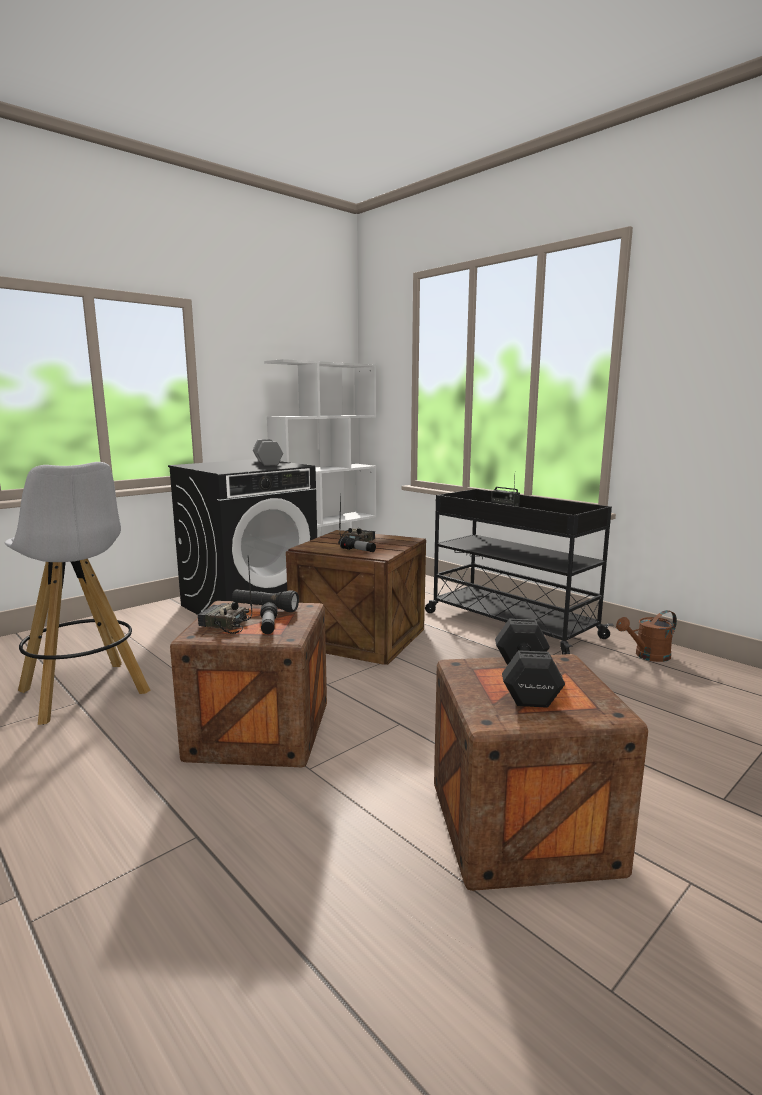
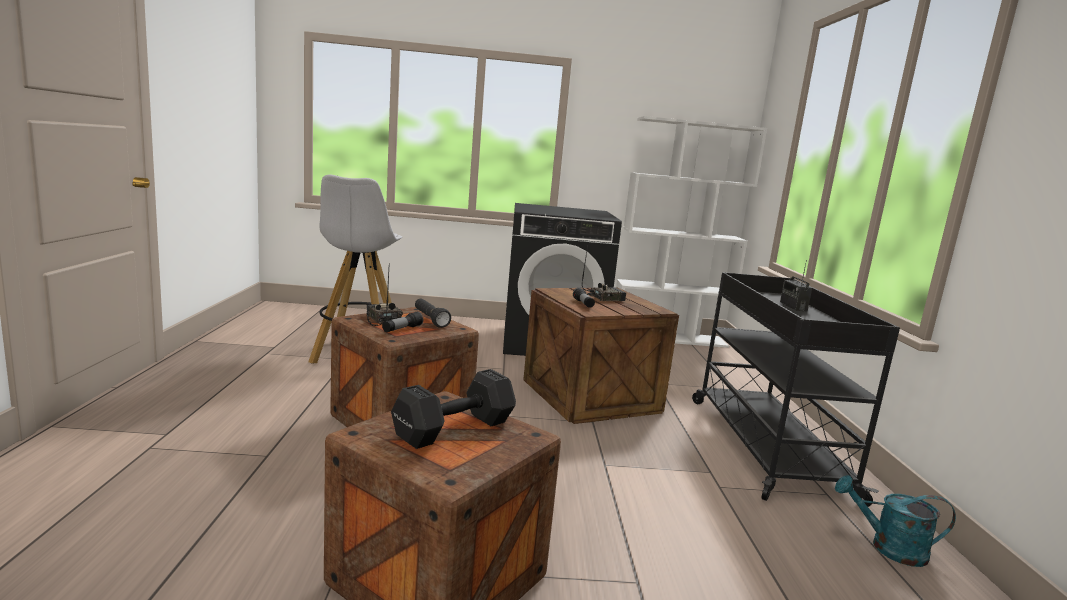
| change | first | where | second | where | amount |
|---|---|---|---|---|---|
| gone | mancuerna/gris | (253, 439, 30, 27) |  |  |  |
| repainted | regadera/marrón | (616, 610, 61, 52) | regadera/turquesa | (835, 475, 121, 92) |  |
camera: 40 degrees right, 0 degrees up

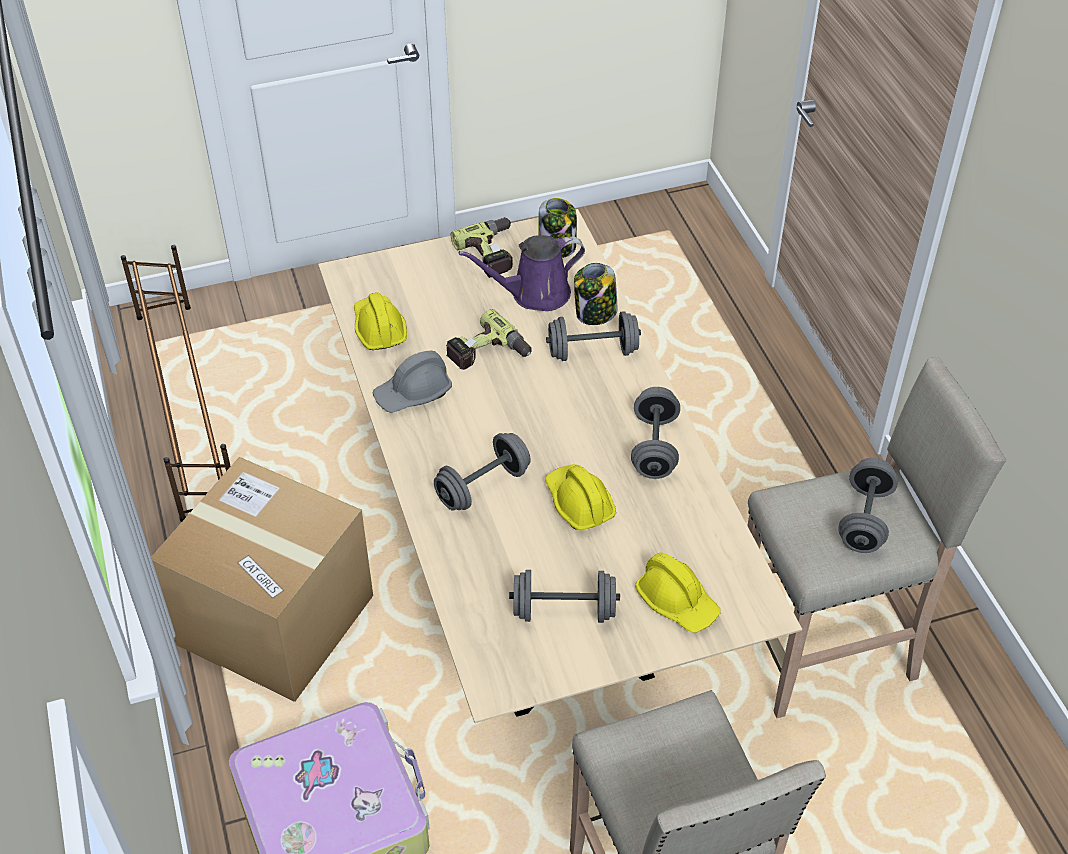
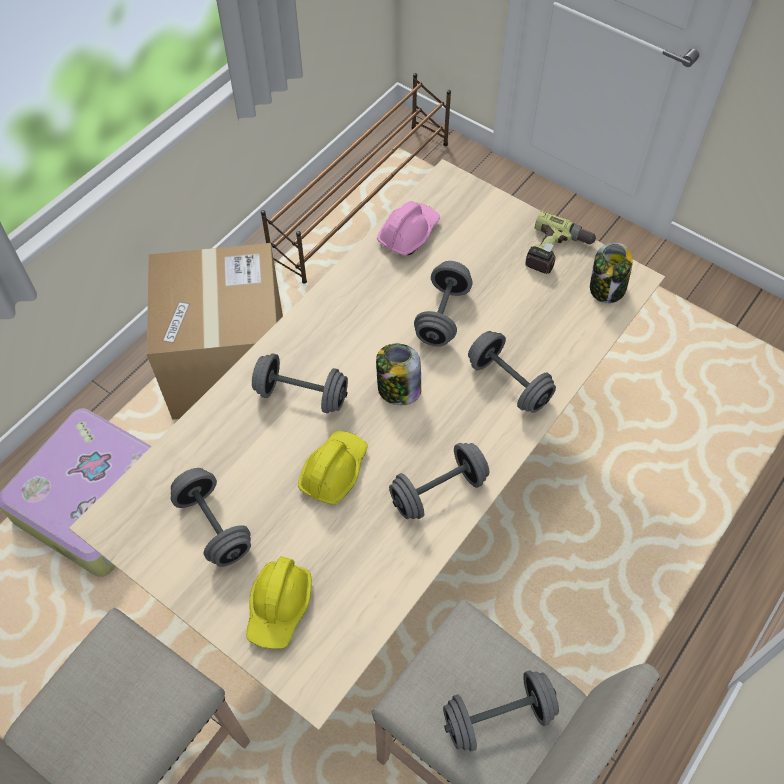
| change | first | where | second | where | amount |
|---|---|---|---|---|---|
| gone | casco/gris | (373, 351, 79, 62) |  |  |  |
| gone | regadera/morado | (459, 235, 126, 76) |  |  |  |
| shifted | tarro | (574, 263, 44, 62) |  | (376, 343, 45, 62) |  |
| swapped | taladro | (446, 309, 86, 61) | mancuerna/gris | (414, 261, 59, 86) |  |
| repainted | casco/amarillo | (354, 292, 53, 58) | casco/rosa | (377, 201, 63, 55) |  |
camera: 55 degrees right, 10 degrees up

-=-=-=-=-

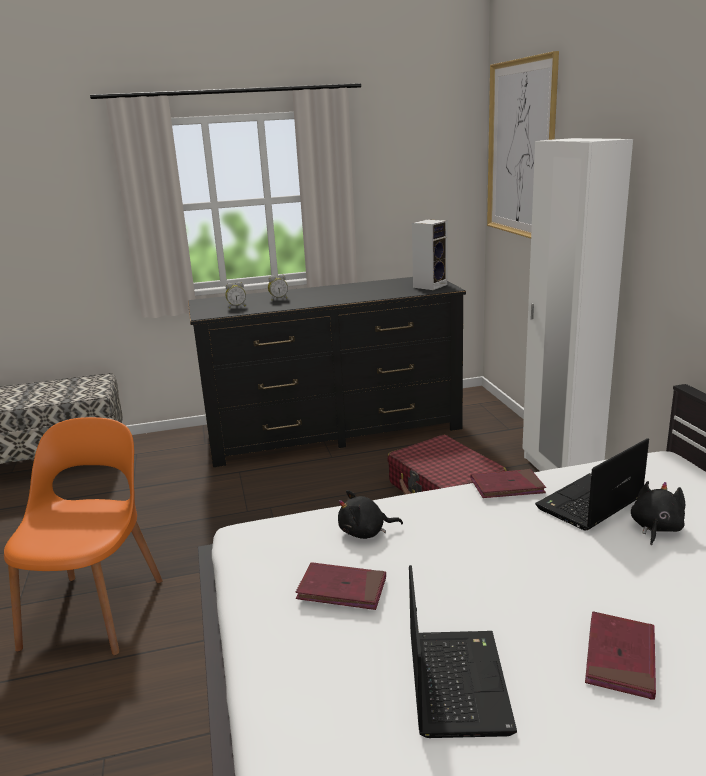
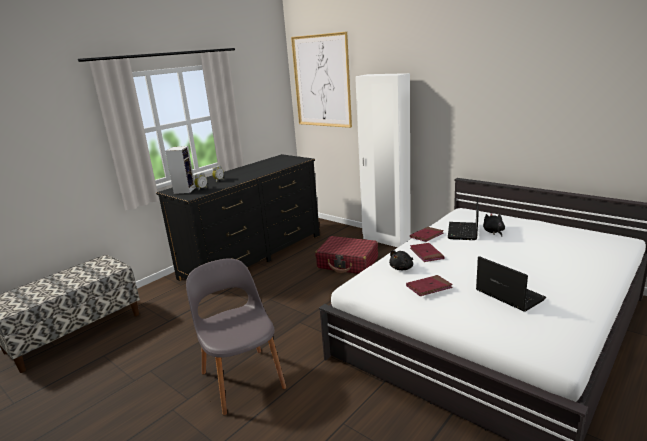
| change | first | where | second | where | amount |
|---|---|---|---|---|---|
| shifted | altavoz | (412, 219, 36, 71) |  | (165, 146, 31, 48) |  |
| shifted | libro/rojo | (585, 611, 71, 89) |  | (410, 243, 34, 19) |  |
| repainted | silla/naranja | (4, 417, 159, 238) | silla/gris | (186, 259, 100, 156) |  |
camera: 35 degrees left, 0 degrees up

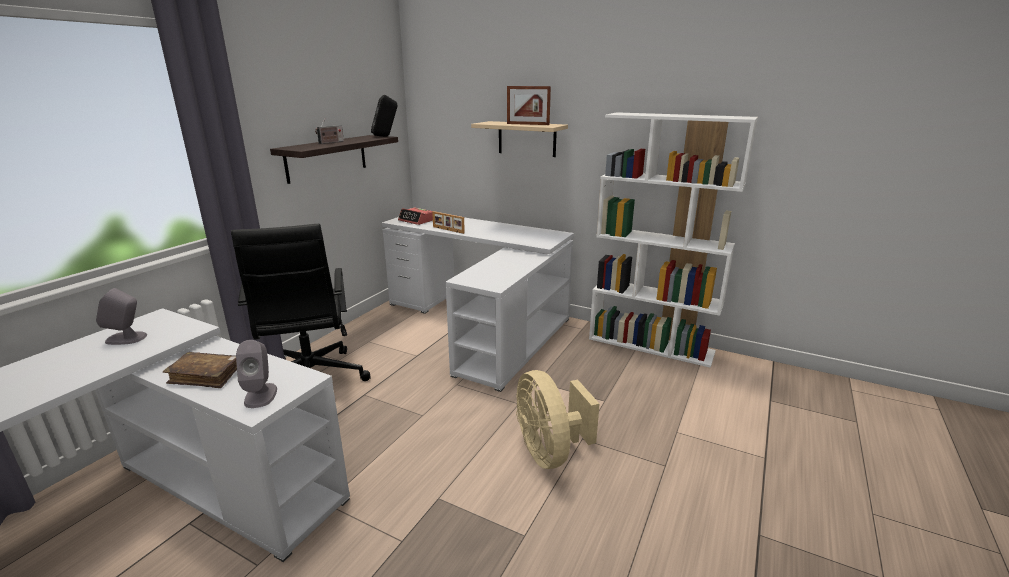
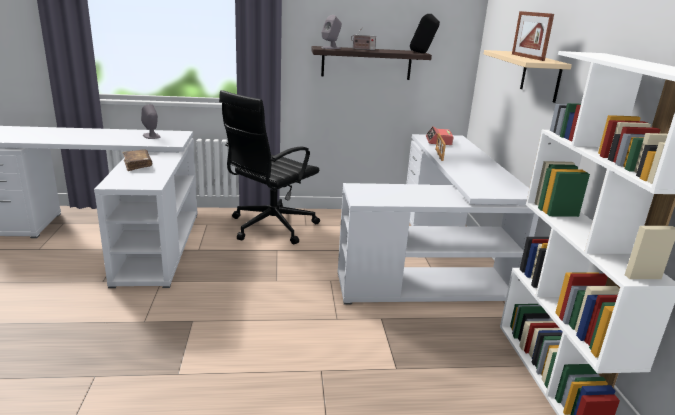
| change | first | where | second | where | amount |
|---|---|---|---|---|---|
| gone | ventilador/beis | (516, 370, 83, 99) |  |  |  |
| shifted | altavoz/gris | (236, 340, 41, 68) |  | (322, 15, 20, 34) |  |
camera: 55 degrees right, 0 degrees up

-=-=-=-=-

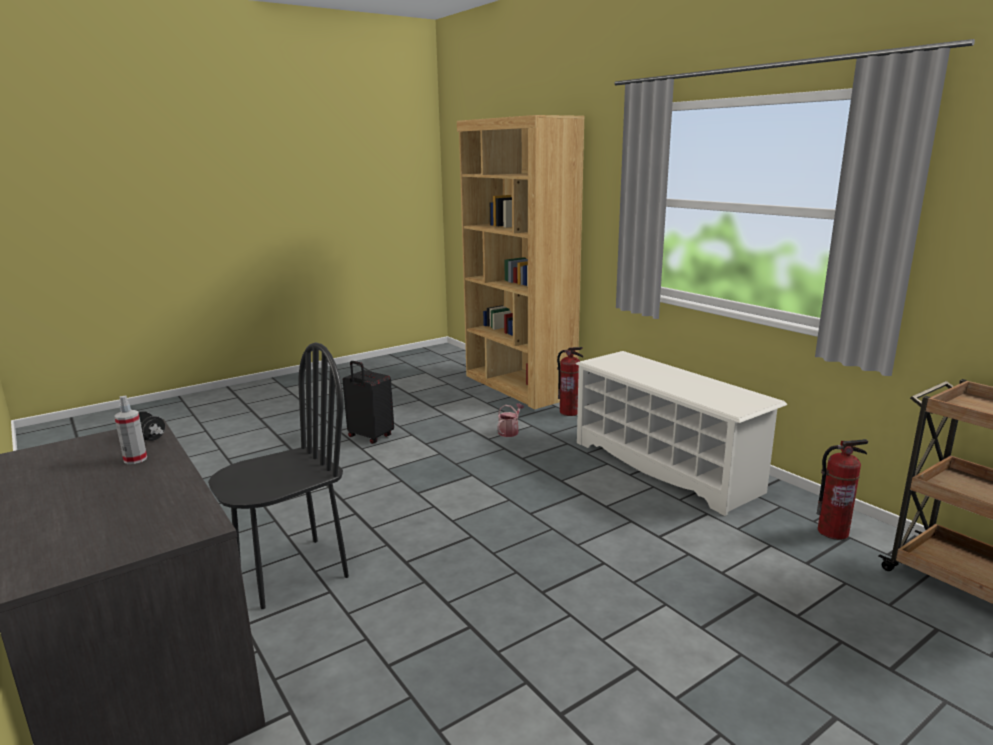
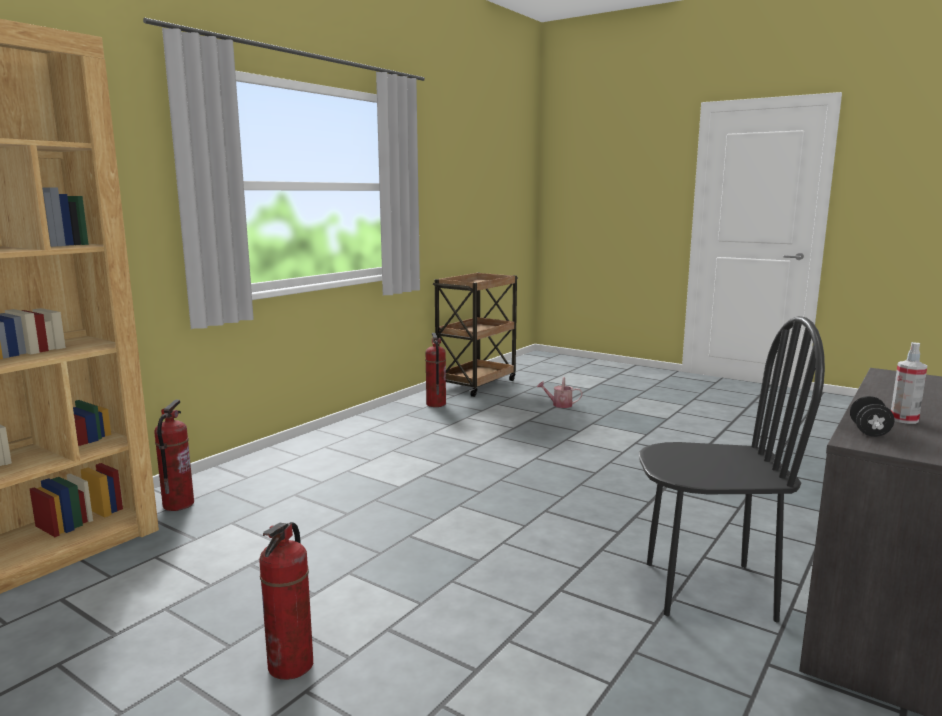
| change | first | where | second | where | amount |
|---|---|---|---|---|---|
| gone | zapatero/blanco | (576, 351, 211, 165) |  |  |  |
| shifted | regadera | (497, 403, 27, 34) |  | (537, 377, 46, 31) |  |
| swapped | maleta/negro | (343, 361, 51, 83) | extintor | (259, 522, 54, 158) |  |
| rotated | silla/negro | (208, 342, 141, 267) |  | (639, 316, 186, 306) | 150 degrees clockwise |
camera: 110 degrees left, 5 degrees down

-=-=-=-=-

WHAT YOU NEED TO DO | Write down, word for word, the lines above from the one containing "gone | mancuerna/gris" through the one containing "repainted | regadera/marrón", both ends included.

TASK ANSWER |
| gone | mancuerna/gris | (253, 439, 30, 27) |  |  |  |
| repainted | regadera/marrón | (616, 610, 61, 52) | regadera/turquesa | (835, 475, 121, 92) |  |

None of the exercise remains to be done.